I don't know if the cron job last started when the server was all-UTC and now that the timezone is established and it was restarted it is grabbing the local time, or what.

Thank you for your patience and your help. My apologies if this was suggested before and I didn't understand or it didn't hit me (sometimes I need a baseball bat in the side of the head).

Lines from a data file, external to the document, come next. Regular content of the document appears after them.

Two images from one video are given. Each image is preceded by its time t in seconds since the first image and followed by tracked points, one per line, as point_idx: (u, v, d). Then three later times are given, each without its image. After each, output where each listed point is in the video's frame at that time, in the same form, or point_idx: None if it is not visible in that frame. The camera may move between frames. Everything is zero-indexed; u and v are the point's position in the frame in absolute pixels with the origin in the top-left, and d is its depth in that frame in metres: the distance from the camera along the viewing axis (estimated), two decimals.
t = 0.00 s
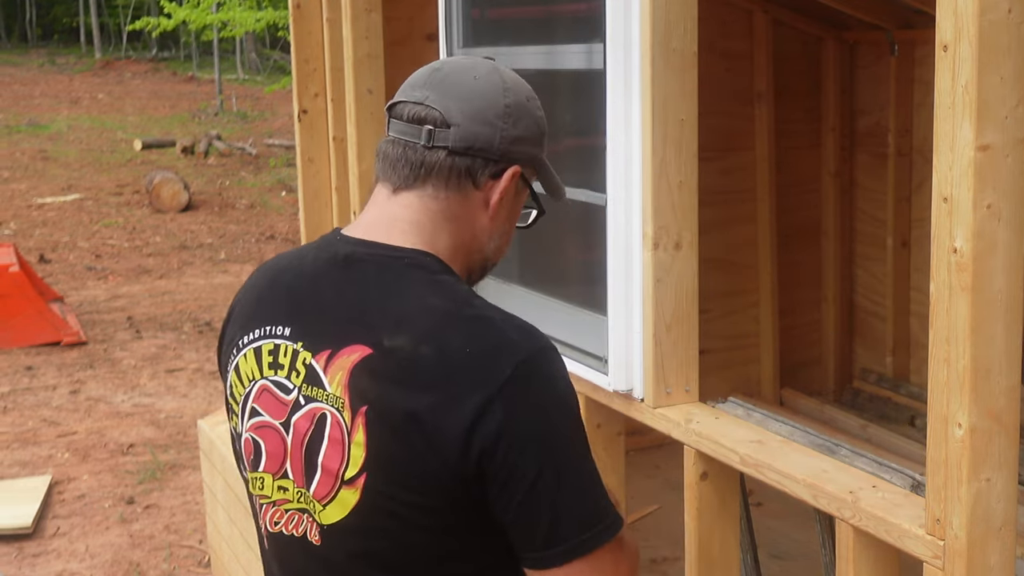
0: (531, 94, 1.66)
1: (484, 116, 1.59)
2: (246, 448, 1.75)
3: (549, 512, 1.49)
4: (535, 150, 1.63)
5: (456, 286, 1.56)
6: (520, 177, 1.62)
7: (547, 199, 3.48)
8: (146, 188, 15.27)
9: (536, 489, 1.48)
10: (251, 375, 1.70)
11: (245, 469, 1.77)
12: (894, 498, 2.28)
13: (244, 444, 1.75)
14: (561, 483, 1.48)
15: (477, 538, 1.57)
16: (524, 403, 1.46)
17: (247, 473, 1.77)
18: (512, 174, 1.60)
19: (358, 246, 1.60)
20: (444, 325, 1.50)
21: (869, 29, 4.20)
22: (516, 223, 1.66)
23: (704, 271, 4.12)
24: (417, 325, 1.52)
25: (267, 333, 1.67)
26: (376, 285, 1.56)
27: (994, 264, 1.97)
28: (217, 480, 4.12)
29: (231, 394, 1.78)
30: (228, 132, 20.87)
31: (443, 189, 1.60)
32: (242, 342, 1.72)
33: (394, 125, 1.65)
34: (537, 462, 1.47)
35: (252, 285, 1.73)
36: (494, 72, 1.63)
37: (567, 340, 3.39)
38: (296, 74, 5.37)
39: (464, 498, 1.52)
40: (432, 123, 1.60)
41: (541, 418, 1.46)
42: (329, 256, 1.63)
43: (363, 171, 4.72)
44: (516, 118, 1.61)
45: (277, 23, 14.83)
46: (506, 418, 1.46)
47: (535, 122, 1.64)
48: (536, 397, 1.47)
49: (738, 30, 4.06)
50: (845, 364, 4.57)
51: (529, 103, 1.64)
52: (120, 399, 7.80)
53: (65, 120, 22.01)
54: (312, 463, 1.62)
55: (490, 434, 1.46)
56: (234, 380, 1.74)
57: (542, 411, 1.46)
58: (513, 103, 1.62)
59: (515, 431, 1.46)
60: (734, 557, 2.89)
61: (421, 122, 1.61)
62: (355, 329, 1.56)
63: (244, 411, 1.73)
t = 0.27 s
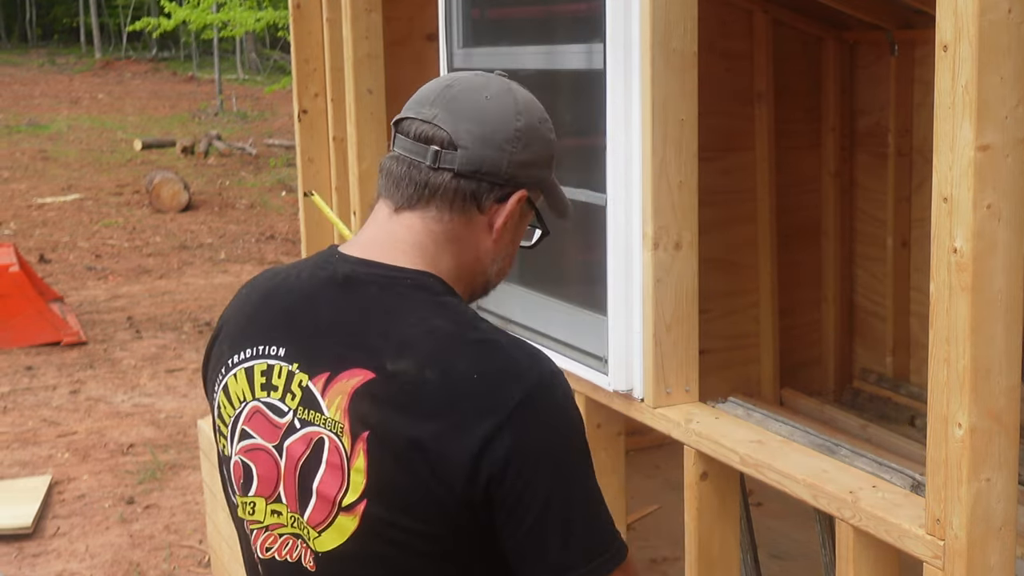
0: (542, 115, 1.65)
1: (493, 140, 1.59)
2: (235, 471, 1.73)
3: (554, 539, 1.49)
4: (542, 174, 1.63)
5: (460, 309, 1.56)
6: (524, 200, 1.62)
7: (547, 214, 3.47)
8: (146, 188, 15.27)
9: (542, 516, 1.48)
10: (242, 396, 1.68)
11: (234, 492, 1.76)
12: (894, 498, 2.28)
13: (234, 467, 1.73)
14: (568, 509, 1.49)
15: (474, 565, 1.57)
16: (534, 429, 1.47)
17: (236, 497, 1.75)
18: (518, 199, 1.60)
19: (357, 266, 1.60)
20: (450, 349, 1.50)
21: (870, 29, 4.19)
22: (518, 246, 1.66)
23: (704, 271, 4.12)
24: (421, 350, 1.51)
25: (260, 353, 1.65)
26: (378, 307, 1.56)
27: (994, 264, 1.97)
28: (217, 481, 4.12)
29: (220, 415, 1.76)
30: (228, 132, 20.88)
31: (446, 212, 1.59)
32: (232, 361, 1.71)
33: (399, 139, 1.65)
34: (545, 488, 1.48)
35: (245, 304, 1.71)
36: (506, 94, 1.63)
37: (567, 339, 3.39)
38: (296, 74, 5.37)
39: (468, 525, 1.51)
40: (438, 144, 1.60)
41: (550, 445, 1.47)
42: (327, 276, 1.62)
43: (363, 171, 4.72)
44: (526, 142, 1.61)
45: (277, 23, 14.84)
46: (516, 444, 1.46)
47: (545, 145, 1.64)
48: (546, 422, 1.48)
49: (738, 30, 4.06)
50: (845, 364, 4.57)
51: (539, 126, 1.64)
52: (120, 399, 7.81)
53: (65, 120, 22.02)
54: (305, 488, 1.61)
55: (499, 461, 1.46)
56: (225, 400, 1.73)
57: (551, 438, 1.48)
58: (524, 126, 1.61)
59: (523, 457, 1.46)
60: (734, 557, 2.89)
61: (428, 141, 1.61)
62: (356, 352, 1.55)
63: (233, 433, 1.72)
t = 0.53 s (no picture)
0: (549, 119, 1.61)
1: (491, 145, 1.56)
2: (234, 474, 1.75)
3: (553, 548, 1.49)
4: (543, 179, 1.60)
5: (458, 313, 1.56)
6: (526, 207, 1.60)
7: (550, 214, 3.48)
8: (146, 188, 15.27)
9: (540, 524, 1.48)
10: (241, 398, 1.70)
11: (233, 495, 1.78)
12: (894, 498, 2.28)
13: (233, 469, 1.75)
14: (567, 517, 1.49)
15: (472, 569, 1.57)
16: (532, 437, 1.46)
17: (236, 500, 1.77)
18: (517, 206, 1.58)
19: (356, 268, 1.60)
20: (448, 355, 1.50)
21: (870, 29, 4.20)
22: (522, 251, 1.64)
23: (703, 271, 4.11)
24: (420, 356, 1.51)
25: (259, 355, 1.67)
26: (376, 311, 1.56)
27: (994, 264, 1.97)
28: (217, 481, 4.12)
29: (219, 417, 1.78)
30: (228, 132, 20.87)
31: (443, 216, 1.59)
32: (232, 363, 1.72)
33: (402, 138, 1.64)
34: (543, 497, 1.47)
35: (246, 304, 1.72)
36: (511, 97, 1.59)
37: (566, 340, 3.40)
38: (295, 74, 5.38)
39: (466, 531, 1.51)
40: (437, 146, 1.58)
41: (549, 453, 1.47)
42: (326, 278, 1.63)
43: (363, 171, 4.72)
44: (527, 147, 1.57)
45: (277, 23, 14.84)
46: (513, 452, 1.46)
47: (548, 150, 1.60)
48: (545, 430, 1.47)
49: (738, 30, 4.06)
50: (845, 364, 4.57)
51: (544, 130, 1.60)
52: (120, 399, 7.81)
53: (65, 120, 22.01)
54: (302, 492, 1.62)
55: (497, 469, 1.46)
56: (224, 403, 1.74)
57: (550, 446, 1.47)
58: (526, 131, 1.58)
59: (521, 466, 1.46)
60: (734, 558, 2.89)
61: (427, 142, 1.60)
62: (354, 356, 1.55)
63: (231, 436, 1.73)
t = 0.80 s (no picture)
0: (570, 127, 1.61)
1: (511, 154, 1.57)
2: (246, 478, 1.75)
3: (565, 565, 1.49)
4: (564, 187, 1.60)
5: (471, 325, 1.55)
6: (545, 215, 1.61)
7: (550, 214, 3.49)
8: (146, 188, 15.27)
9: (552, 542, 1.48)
10: (254, 404, 1.69)
11: (245, 498, 1.78)
12: (894, 498, 2.28)
13: (245, 473, 1.74)
14: (580, 534, 1.49)
15: None
16: (545, 455, 1.46)
17: (247, 503, 1.77)
18: (537, 215, 1.59)
19: (369, 277, 1.60)
20: (461, 370, 1.50)
21: (869, 29, 4.20)
22: (538, 260, 1.65)
23: (704, 271, 4.10)
24: (432, 370, 1.51)
25: (271, 360, 1.66)
26: (389, 322, 1.56)
27: (994, 264, 1.97)
28: (216, 481, 4.12)
29: (231, 420, 1.78)
30: (228, 132, 20.87)
31: (462, 224, 1.59)
32: (245, 367, 1.71)
33: (420, 145, 1.65)
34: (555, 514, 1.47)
35: (261, 308, 1.72)
36: (531, 105, 1.59)
37: (566, 340, 3.40)
38: (295, 74, 5.37)
39: (477, 546, 1.51)
40: (457, 155, 1.58)
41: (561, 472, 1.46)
42: (340, 286, 1.63)
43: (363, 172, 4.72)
44: (548, 155, 1.58)
45: (277, 23, 14.84)
46: (525, 470, 1.45)
47: (569, 158, 1.60)
48: (558, 448, 1.46)
49: (738, 30, 4.06)
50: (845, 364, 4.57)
51: (565, 138, 1.60)
52: (120, 398, 7.81)
53: (65, 120, 22.02)
54: (314, 501, 1.62)
55: (509, 487, 1.45)
56: (237, 406, 1.74)
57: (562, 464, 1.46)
58: (546, 139, 1.58)
59: (533, 484, 1.45)
60: (734, 557, 2.89)
61: (446, 150, 1.60)
62: (366, 368, 1.55)
63: (244, 440, 1.73)
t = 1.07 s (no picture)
0: (581, 125, 1.64)
1: (529, 152, 1.58)
2: (258, 477, 1.75)
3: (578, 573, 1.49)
4: (578, 185, 1.62)
5: (485, 331, 1.55)
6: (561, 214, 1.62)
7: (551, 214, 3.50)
8: (146, 188, 15.27)
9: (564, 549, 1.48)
10: (266, 404, 1.69)
11: (256, 496, 1.78)
12: (894, 498, 2.28)
13: (257, 472, 1.74)
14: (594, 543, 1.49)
15: None
16: (560, 463, 1.45)
17: (258, 501, 1.77)
18: (554, 214, 1.60)
19: (384, 280, 1.60)
20: (476, 376, 1.49)
21: (869, 29, 4.20)
22: (554, 260, 1.66)
23: (705, 271, 4.10)
24: (447, 375, 1.50)
25: (284, 361, 1.66)
26: (403, 325, 1.55)
27: (994, 264, 1.97)
28: (216, 480, 4.12)
29: (243, 419, 1.78)
30: (228, 132, 20.88)
31: (480, 225, 1.59)
32: (258, 366, 1.71)
33: (433, 148, 1.65)
34: (569, 522, 1.47)
35: (275, 308, 1.72)
36: (545, 104, 1.61)
37: (566, 340, 3.40)
38: (295, 74, 5.37)
39: (489, 553, 1.50)
40: (474, 155, 1.59)
41: (575, 480, 1.46)
42: (354, 288, 1.62)
43: (363, 171, 4.72)
44: (563, 153, 1.60)
45: (277, 23, 14.85)
46: (540, 476, 1.45)
47: (582, 156, 1.62)
48: (573, 456, 1.46)
49: (738, 30, 4.07)
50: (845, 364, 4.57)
51: (577, 135, 1.62)
52: (120, 398, 7.81)
53: (65, 120, 22.03)
54: (324, 504, 1.61)
55: (523, 493, 1.45)
56: (250, 405, 1.74)
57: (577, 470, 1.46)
58: (561, 137, 1.60)
59: (547, 492, 1.45)
60: (734, 558, 2.89)
61: (462, 152, 1.60)
62: (380, 371, 1.54)
63: (256, 440, 1.73)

Either way this has been a learning experience.  Now I have to figure out how to mark this thread as solved.


----------



## _martin (Feb 6, 2013)

dragonbite said:
			
		

> I restarted crond with
> 
> 
> 
> ...



Doh! I had this issue now and I was not able to figure out why was cron behaving the way it was - everything is set properly and yet cron was executing scripts in weird time (+1h as I am GMT+1). I guess sometimes _did you try to turn it off and on again_ is the way to go


----------



## dragonbite (Feb 7, 2013)

That's part of Microsoft's 4 "R"s of troubleshooting...

"R"estart the application
"R"estart Windows
"R"einstall the application
"R"einstall Windows

and my preferred fourth "R"

"R"eplace Windows with something else!


----------



## _martin (Feb 7, 2013)

dragonbite said:
			
		

> "R"eplace Windows with something else!



 .. but over these years I can tell you sometimes I'd rather see Windows server than Linux one (preferably HPUX/Solaris/FreeBSD though). But not to start a flame or anything; my opinion only.

This cron thing is weird. I did a setup of this server at home, synced all pools and later moved it to DC. There were several reboots (power offs) of this server with a proper timezone set (and clock was always UTC). So I don't get it why actually restart of the cron helped. I guess I'll find out next downtime I'll have.


----------